Aunque, evidentemente, lo hacía. Le disgustaba su orgullo; lo había visto; lo había desenmascarado. Le sería imposible amarla… de aquella manera.

—No es tu orgullo lo que más interesa a Satanás —dijo Jesús.

¡No! ¡No más, por favor, que no vea más cosas en mí!, rogó María para sí.

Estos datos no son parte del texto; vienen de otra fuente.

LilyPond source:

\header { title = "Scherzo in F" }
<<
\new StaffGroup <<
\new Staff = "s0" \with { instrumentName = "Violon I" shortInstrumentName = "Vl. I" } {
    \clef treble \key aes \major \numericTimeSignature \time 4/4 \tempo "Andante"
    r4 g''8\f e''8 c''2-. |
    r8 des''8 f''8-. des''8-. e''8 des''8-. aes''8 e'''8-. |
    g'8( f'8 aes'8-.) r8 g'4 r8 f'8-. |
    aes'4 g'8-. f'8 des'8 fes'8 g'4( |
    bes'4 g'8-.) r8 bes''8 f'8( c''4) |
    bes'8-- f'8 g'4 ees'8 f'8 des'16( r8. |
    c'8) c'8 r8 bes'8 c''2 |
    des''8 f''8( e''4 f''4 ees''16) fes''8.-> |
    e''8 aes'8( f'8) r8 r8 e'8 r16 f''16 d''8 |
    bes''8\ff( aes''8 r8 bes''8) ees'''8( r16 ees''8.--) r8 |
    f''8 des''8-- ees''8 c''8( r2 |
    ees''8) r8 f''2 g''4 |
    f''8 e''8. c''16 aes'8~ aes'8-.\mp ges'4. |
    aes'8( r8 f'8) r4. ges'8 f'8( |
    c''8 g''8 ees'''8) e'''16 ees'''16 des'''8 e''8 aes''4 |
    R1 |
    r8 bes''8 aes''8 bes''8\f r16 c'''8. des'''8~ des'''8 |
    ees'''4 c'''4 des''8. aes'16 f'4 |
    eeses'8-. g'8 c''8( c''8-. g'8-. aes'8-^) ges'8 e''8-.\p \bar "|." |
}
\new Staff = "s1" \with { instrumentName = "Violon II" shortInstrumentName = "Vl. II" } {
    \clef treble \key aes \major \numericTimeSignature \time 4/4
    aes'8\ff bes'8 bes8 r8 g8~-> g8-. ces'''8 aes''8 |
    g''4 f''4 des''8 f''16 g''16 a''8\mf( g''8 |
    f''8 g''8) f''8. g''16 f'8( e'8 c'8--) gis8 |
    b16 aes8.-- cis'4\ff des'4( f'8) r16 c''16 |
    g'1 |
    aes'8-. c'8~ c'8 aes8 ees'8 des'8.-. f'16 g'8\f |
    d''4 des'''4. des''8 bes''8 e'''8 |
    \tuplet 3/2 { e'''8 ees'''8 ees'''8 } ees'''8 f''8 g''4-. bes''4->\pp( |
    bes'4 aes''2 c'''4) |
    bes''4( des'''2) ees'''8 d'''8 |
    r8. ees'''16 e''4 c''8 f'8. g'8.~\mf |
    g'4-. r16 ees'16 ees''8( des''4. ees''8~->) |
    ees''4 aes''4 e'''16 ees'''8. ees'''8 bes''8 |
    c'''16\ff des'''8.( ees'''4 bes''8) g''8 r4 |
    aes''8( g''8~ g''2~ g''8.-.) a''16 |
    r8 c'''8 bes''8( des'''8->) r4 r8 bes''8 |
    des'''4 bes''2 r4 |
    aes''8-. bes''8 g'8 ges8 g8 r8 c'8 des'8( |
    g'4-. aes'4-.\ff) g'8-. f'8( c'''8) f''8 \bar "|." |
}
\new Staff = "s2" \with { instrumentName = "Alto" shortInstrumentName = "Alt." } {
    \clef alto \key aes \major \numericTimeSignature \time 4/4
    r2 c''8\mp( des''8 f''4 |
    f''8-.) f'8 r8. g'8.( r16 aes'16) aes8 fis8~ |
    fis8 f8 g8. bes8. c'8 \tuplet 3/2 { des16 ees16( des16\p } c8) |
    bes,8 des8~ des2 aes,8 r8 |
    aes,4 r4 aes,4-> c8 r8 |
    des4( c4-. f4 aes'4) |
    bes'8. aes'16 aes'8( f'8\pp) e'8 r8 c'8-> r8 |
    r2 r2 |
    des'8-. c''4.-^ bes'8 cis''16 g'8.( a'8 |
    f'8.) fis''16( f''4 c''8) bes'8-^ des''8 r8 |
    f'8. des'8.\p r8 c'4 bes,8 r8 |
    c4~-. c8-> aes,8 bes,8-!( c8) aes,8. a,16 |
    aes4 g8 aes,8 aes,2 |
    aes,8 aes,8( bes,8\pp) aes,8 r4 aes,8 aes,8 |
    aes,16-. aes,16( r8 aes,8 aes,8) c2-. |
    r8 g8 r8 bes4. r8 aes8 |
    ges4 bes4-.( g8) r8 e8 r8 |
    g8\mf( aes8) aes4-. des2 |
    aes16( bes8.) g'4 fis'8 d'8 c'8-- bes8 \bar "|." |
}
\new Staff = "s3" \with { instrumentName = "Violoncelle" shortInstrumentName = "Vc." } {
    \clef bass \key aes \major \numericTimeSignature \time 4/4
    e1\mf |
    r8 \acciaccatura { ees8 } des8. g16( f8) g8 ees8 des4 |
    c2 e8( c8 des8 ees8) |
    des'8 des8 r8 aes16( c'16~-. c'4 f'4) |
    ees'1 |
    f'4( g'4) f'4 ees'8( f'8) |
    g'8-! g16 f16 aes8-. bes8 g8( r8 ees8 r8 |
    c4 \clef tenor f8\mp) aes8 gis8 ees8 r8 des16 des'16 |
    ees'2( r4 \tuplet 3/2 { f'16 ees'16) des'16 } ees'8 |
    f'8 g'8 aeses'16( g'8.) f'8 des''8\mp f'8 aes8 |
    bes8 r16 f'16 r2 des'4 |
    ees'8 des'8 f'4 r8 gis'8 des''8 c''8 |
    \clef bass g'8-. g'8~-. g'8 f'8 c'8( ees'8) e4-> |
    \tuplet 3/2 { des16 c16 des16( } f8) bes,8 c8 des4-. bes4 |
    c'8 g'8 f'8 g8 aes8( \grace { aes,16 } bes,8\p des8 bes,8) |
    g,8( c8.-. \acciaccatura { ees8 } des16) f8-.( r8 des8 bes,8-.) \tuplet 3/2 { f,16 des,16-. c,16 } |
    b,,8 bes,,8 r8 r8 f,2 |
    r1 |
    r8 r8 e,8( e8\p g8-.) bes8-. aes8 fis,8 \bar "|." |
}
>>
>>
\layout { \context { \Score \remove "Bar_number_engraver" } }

—Su objetivo principal es manipular lo que nos es más natural y convertirlo en un obstáculo. —Jesús calló, como si no se atreviera a seguir—. Hablo del amor que un hombre siente por una mujer, y una mujer por un hombre. María, sé que me amas.

Se sintió mortificada. Porque era claro que sus palabras siguientes no serían «Yo también te amo». Quería alejarse corriendo de él, huir de aquella vergüenza. ¿Por qué exponía sus sentimientos de ese modo si no era capaz de corresponderla?

¿Por qué negarlos, por otra parte? Si él ya lo sabía todo. ¿Qué podría ser peor que lo ya dicho?

—Sí, te amo —admitió—. Y tú también me amas. ¡Lo sé! —añadió en tono de desafío, aunque ya no lo creía.

—Te amo, es cierto —respondió Jesús—. Amo tu valentía y tu integridad, tu sensibilidad y tu sosiego y, si me fuera dado seguir otra dirección en la vida, te elegiría a ti para acompañarme. Aún ahora te elijo para recorrer el camino conmigo. Pero se trata de un camino singular, que no es el que sigue la mayoría: el matrimonio, los hijos, el hogar. No puedo pertenecer a nadie de ese modo. Satanás sabe bien lo difícil que esto me resulta y no deja de recordarme las cosas a las que debo renunciar.

—¡No lo entiendo! ¿Por qué no puedes seguir ese camino?

—Porque el camino que me ha sido asignado lo he de recorrer solo. A partir de cierta encrucijada, no cabe más que un caminante en él.

—¡Que te ha sido asignado! Tú mismo lo elegiste. —María sintió la necesidad de contraatacar, de disimular la confusión de sus propios sentimientos—. ¡Nos tomas el pelo con tus misteriosas indirectas y alusiones, y nosotros te seguimos, pero no sabemos adonde vamos ni por qué estamos aquí!

—Para mí tampoco es fácil. Vosotros, al menos, os tenéis los unos a los otros.

—Si estás solo es porque… No sería lo mismo…

—Es porque así lo elegí, como tú has dicho. Y no quiere decir que no valoro la compañía que me es permitido tener.

—No… no lo entiendo. —María intentó evitar que su voz se quebrara.

—Ya lo entenderás. Entonces recordarás mis palabras y sabrás el porqué. De momento, has de saber que yo te amo aunque no como te amó Joel. ¡No me abandones! Necesitaré tu fuerza. ¡Te lo suplico!

Ella quiso apartarse. Deseaba correr, huir, huir lejos.

—¡Por favor, María, por favor, quédate conmigo! Sin ti… los demás no podrán aguantar.

—Los demás… los demás… ¿qué son ellos para mí? —Lo único que les mantenía unidos era Jesús. Sin él…

—Sois hermanos de bautismo. Ellos te necesitan. Te necesitarán.

Pero María no quería que nadie la necesitara; lo que quería era que alguien satisficiera sus necesidades. No respondió; enfiló el camino de vuelta al campamento. Los discípulos ya debían de estar despertándose, buscándoles.

—Tengo que ir a Jerusalén. Es allí donde debo hablar, en el corazón mismo de la morada sagrada de Dios. Debo ir, aunque tenga que hacerlo solo. —Habló con voz quejumbrosa, como si le suplicara que comprendiese, que prometiera que le seguiría hasta el final.

María le dio la espalda y le dejó solo en la plataforma. Se sentía tan destruida que no soportaría verle ni un instante más.